Rendering, Carmack and Machinima
Posted: June 30th, 2002 | 2 Comments »This
Ask Slashdot item caught my eye because the question seemed so ludicrous:
When will the big movie graphics houses (such as Pixar
and Industrial Might and Logic) be switching
over from their massive renderfarms to GPUs (graphics cards, to you and me)
such as those produced by NVIDIA and
ATI? My initial reaction
was the same as
the first
post I saw: “Is this a slow news day or what???”
NVIDIA may be offering
Personal Cinema
but actual cinema-quality rendering is several leagues away, surely?

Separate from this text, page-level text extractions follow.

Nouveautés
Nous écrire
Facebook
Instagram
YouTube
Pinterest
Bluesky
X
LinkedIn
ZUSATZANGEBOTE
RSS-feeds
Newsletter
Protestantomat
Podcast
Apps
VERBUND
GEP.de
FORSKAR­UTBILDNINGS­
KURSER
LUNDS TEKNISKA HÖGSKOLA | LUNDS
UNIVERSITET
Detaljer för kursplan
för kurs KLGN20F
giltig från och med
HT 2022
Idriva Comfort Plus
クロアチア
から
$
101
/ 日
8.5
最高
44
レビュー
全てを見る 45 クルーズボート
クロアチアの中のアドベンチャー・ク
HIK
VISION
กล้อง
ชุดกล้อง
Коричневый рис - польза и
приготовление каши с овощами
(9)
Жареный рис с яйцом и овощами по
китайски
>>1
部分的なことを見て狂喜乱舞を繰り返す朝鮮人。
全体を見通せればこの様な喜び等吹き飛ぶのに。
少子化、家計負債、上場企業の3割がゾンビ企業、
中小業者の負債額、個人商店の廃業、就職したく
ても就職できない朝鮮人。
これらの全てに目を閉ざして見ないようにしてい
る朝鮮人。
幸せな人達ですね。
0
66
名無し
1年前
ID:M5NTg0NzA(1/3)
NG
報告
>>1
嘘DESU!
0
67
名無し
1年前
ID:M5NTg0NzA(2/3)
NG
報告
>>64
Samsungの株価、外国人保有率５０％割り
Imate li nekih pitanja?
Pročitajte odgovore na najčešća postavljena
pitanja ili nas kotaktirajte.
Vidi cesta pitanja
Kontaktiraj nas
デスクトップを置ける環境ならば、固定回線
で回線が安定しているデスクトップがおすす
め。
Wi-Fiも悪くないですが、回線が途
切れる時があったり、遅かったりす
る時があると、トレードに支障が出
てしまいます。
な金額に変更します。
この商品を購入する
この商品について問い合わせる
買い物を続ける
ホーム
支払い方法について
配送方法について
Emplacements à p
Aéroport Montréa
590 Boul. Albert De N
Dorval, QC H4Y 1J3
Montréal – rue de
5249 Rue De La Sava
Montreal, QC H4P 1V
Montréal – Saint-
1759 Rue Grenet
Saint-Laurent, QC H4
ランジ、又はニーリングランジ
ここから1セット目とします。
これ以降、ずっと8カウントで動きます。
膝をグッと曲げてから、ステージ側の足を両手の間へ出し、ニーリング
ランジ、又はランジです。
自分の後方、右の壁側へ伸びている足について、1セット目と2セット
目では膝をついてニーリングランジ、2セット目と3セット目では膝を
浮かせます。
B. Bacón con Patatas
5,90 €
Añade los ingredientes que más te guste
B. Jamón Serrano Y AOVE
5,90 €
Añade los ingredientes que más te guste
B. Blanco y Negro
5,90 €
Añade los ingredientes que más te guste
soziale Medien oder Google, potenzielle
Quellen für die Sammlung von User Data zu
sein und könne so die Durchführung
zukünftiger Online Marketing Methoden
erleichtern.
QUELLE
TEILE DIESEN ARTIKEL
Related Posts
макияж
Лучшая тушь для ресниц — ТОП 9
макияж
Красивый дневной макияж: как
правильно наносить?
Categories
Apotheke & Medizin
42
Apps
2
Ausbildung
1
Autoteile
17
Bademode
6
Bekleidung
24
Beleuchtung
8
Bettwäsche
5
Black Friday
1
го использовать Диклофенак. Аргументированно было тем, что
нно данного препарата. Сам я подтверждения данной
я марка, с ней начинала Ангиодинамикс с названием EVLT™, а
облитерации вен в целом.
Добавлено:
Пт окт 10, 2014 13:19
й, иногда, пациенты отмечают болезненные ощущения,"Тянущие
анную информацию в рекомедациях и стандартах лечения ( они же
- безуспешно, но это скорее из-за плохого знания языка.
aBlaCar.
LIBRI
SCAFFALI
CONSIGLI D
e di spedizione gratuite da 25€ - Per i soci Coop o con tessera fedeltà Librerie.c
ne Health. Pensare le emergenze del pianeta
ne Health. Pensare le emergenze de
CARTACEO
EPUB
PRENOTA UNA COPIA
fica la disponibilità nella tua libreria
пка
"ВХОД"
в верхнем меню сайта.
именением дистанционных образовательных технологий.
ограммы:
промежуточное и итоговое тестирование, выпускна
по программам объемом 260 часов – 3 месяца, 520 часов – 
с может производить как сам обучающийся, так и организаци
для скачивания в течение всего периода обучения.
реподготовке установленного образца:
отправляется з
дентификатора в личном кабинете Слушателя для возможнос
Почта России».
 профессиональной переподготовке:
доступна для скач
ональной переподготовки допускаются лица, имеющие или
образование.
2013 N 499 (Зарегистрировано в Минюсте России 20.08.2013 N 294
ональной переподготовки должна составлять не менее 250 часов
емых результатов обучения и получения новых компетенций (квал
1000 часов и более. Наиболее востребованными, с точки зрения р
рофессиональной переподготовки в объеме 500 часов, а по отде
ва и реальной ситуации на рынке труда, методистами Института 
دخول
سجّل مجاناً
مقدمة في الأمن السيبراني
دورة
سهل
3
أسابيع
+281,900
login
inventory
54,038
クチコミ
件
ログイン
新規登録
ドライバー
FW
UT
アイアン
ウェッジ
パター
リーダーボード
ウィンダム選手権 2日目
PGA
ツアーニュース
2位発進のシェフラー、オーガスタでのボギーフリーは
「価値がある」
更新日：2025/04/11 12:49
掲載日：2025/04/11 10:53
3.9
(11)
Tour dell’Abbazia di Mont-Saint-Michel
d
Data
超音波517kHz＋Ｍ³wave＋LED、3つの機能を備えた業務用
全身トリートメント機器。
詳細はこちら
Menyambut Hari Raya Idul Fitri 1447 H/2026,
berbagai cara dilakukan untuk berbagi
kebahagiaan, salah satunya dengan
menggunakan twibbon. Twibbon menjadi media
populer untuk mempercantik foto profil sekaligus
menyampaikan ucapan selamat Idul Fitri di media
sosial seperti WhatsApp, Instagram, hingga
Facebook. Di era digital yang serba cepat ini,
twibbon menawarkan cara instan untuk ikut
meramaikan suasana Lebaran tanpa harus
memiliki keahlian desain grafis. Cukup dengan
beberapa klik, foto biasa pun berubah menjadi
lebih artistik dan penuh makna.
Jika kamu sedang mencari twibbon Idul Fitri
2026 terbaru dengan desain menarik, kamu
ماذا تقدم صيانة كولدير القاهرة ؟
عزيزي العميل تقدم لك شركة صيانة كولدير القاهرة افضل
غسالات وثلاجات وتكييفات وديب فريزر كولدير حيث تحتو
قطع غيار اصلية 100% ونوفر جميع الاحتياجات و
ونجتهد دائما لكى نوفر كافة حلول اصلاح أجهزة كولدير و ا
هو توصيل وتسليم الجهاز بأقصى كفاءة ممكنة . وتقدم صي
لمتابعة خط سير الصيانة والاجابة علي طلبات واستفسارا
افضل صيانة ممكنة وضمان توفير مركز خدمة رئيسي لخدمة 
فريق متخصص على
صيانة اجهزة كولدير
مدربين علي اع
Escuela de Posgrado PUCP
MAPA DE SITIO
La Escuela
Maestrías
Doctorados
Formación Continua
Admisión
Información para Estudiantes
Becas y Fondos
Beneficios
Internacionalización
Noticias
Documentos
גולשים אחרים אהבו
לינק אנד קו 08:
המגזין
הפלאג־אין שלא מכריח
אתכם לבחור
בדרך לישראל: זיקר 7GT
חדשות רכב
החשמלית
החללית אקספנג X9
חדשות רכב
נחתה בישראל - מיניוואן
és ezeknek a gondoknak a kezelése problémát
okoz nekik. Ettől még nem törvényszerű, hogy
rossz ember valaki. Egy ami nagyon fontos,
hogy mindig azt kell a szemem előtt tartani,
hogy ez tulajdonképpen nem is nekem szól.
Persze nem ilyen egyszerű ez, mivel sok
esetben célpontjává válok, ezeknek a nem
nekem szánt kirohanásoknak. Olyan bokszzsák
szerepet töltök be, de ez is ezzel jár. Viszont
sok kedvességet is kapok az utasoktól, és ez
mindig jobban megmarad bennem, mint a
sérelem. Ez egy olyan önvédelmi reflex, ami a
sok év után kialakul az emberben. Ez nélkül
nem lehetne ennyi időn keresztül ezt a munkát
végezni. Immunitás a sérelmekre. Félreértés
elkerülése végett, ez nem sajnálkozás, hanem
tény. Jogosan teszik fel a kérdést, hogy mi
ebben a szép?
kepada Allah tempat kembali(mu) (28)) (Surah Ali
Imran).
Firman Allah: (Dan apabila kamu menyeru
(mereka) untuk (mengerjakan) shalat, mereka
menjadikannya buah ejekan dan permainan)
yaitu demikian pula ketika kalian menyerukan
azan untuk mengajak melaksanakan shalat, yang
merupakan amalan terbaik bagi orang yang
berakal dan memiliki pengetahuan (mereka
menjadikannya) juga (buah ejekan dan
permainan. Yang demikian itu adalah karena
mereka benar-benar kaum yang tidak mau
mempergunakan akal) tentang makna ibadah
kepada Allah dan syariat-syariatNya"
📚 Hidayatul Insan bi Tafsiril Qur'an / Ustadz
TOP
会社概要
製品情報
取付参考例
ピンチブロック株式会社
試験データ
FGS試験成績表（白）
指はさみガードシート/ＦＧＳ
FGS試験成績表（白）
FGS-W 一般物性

Not so, says John Carmack,
and he should know – his .plan file
has been the game-tech geek’s most essential read for years. (You
remember .plan files, right? They were like blogs, except you didn’t
have to spend hours making the HTML look good)
His post mentions
the upcoming floating-point capabilities of the next generation of GPUs and
an SGI paper showing
that this feature is “the last gating factor”. In summary:
[...] you will be able to fit more frame rendering power in a single tower case than
Pixar’s entire rendering farm. Next year.
Whoah.
(It turns out that the Ask Slashdot item in question was talking more about live,
improvised CGI than big movie render jobs, so my kneejerk reaction was doubly
unfair. It refers to Machinima, the hobby
of creating shorts using existing game engines, such as the surfeit of
gung-ho Quake movies a few years back. You do occasionally get some goodies,
though: Nanoflix’s Rendezvous
is cute (and just about worth the pain required to get the Windows-only
engine going). But if you’re looking for something visually gorgeous,
check out the new ILM short,
Work In Progress.)
Uuh. I believe the name of the company is “Industrial Light & Magic”. Might & Logic was the fictional toy manufacturer in the old Lucasarts game “Night Shift”.
Yes, I know that. It was a weak attempt at humour, much like in the game. But I’m glad someone got the reference.